Without any words, Sal Hnok takes a bullet out of his pocket. A bullet that was shot at him on January 3rd of 2012, when he was trying to defend his land.
Here's the story:
Sal Hnok, 60, lives in a village in eastern Cambodia.
In 2012, HAGL, a Vietnamese company, one of the biggest investors in the region, started clearing out the forest around his village, without any consultation or consent from the villagers.
Seeing this, Hnok and 38 other villagers protested:
“I told the company drivers who operated the tractors to stop. You can’t clear this land and forest, I said. It is the identity of our indigenous people.”
Hnok is a Kachok. Like other indigenous groups in the region, Kachok people are traditionally animist, and their culture, livelihoods and identities are intimately connected to the land, forests and other natural resources around them.
But the company's workers responded aggressively. For them, there were no Araks, forest spirits, here. Just land they had to clear.
“Is it wrong to defend our land?” Hnok and his fellow villagers took down the company's tents and started to walk away.
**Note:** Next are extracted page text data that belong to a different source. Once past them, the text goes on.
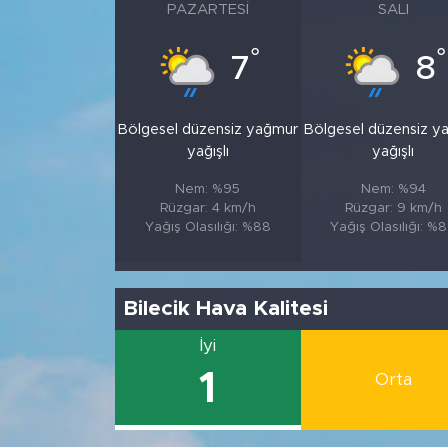
PAZARTESI
SALI
°
°
7
8
Bölgesel düzensiz yağmur
Bölgesel düzensiz y
yağışlı
yağışlı
Nem: %95
Nem: %94
Rüzgar: 4 km/h
Rüzgar: 9 km/h
Yağış Olasılığı: %88
Yağış Olasılığı: %
Bilecik Hava Kalitesi
İyi
1
Orta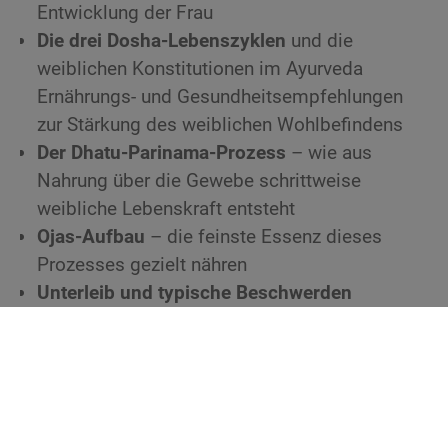
Entwicklung der Frau
Die drei Dosha-Lebenszyklen
und die
weiblichen Konstitutionen im Ayurveda
Ernährungs- und Gesundheitsempfehlungen
zur Stärkung des weiblichen Wohlbefindens
Der Dhatu-Parinama-Prozess
– wie aus
Nahrung über die Gewebe schrittweise
weibliche Lebenskraft entsteht
Ojas-Aufbau
– die feinste Essenz dieses
Prozesses gezielt nähren
Unterleib und typische Beschwerden
ganzheitlich begleiten – inklusive
Selbstmassage
Kinderwunsch und Fruchtbarkeit
–
Vorbereitung, Begleitung und ein Exkurs zur
künstlichen Befruchtung (IVF/ICSI)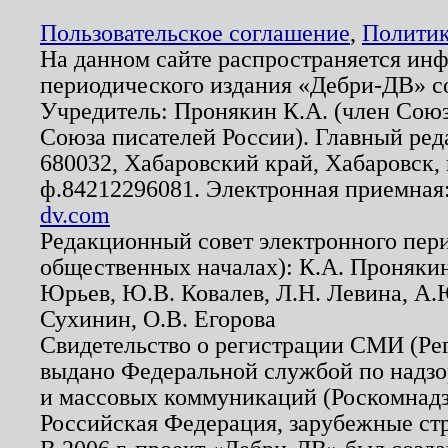
Пользовательское соглашение
,
Политик
На данном сайте распространяется ин
периодического издания «Дебри-ДВ» с
Учредитель: Пронякин К.А. (член Союз
Союза писателей России). Главный ред
680032, Хабаровский край, Хабаровск, п
ф.84212296081. Электронная приемная
dv.com
Редакционный совет электронного пер
общественных началах): К.А. Проняки
Юрьев, Ю.В. Ковалев, Л.Н. Левина, А.
Сухинин, О.В. Егорова
Свидетельство о регистрации СМИ (Р
выдано Федеральной службой по надзо
и массовых коммуникаций (Роскомнадзо
Российская Федерация, зарубежные ст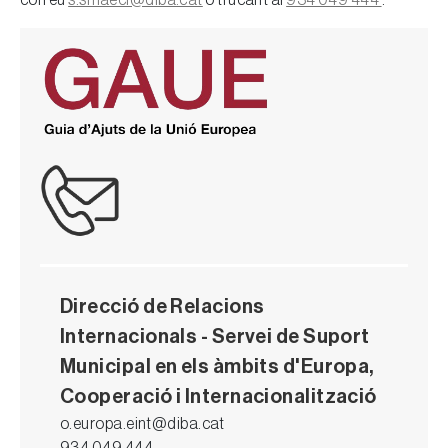
correu
s.smaeci@diba.cat
o trucant al
934 049 444
.
Direcció de Relacions
Internacionals - Servei de Suport
Municipal en els àmbits d'Europa,
Cooperació i Internacionalització
o.europa.eint@diba.cat
934 049 444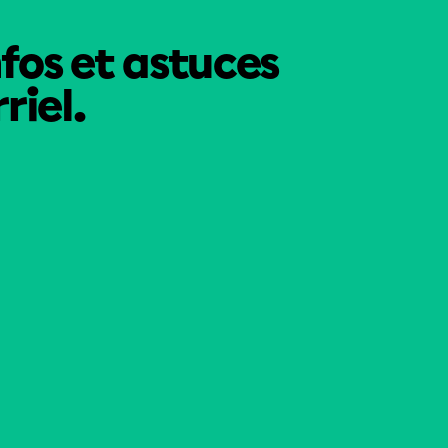
nfos et astuces
riel.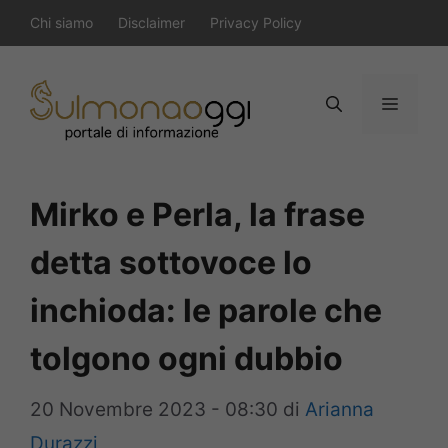
Vai
Chi siamo
Disclaimer
Privacy Policy
al
contenuto
Menu
Mirko e Perla, la frase
detta sottovoce lo
inchioda: le parole che
tolgono ogni dubbio
20 Novembre 2023 - 08:30
di
Arianna
Durazzi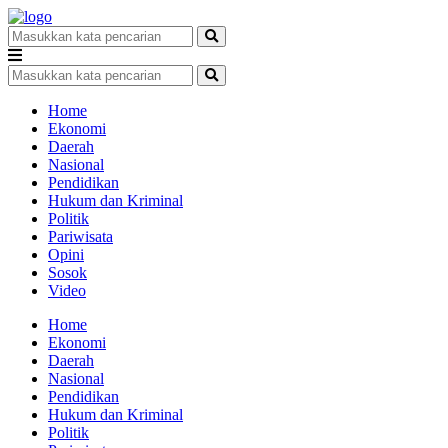
Home
Ekonomi
Daerah
Nasional
Pendidikan
Hukum dan Kriminal
Politik
Pariwisata
Opini
Sosok
Video
Home
Ekonomi
Daerah
Nasional
Pendidikan
Hukum dan Kriminal
Politik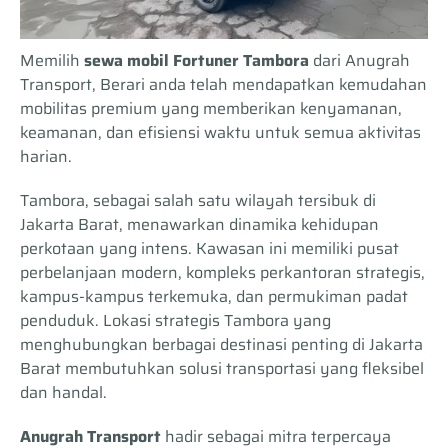
Memilih
sewa mobil Fortuner Tambora
dari Anugrah
Transport, Berari anda telah mendapatkan kemudahan
mobilitas premium yang memberikan kenyamanan,
keamanan, dan efisiensi waktu untuk semua aktivitas
harian.
Tambora, sebagai salah satu wilayah tersibuk di
Jakarta Barat, menawarkan dinamika kehidupan
perkotaan yang intens. Kawasan ini memiliki pusat
perbelanjaan modern, kompleks perkantoran strategis,
kampus-kampus terkemuka, dan permukiman padat
penduduk. Lokasi strategis Tambora yang
menghubungkan berbagai destinasi penting di Jakarta
Barat membutuhkan solusi transportasi yang fleksibel
dan handal.
Anugrah Transport
hadir sebagai mitra terpercaya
That's when the company's workers shot at them.
But Hnok wasn't going to be stopped by bullets. Like other indigenous inhabitants of his village, he had received training on land laws, indigenous rights, rights to “Free Prior and Informed and Consent”, as well as influencing tactics and skills, by Oxfam's local partner, Highland Association.
Hnok intensively engaged with other affected villages to file a complaint about the company's wrongdoings. As a result of their relentless fight, with support from a number of local NGOs, a formal meeting was held with HAGL in September 2015. The affected indigenous communities obtained significant victories: the company agreed to mapped out the communities' land, put in place reparations as well as a grievance mechanism; use environment-friendly products...
HAGL has started to measure the land they cleared outside of their concession. Measuring will go on after Vietnamese New Year, in March 2016.
“My hope is that our community will be strong and NGOs will continue to support indigenous villagers to defend their lands and forests. If we get the lands back from the company, our children's generation will be happy and live peacefully. They will have gratitude and respect for their elders and ancestors. Through my effort to defend our lands and forests, I want to be a role model and a hero for the next generation.”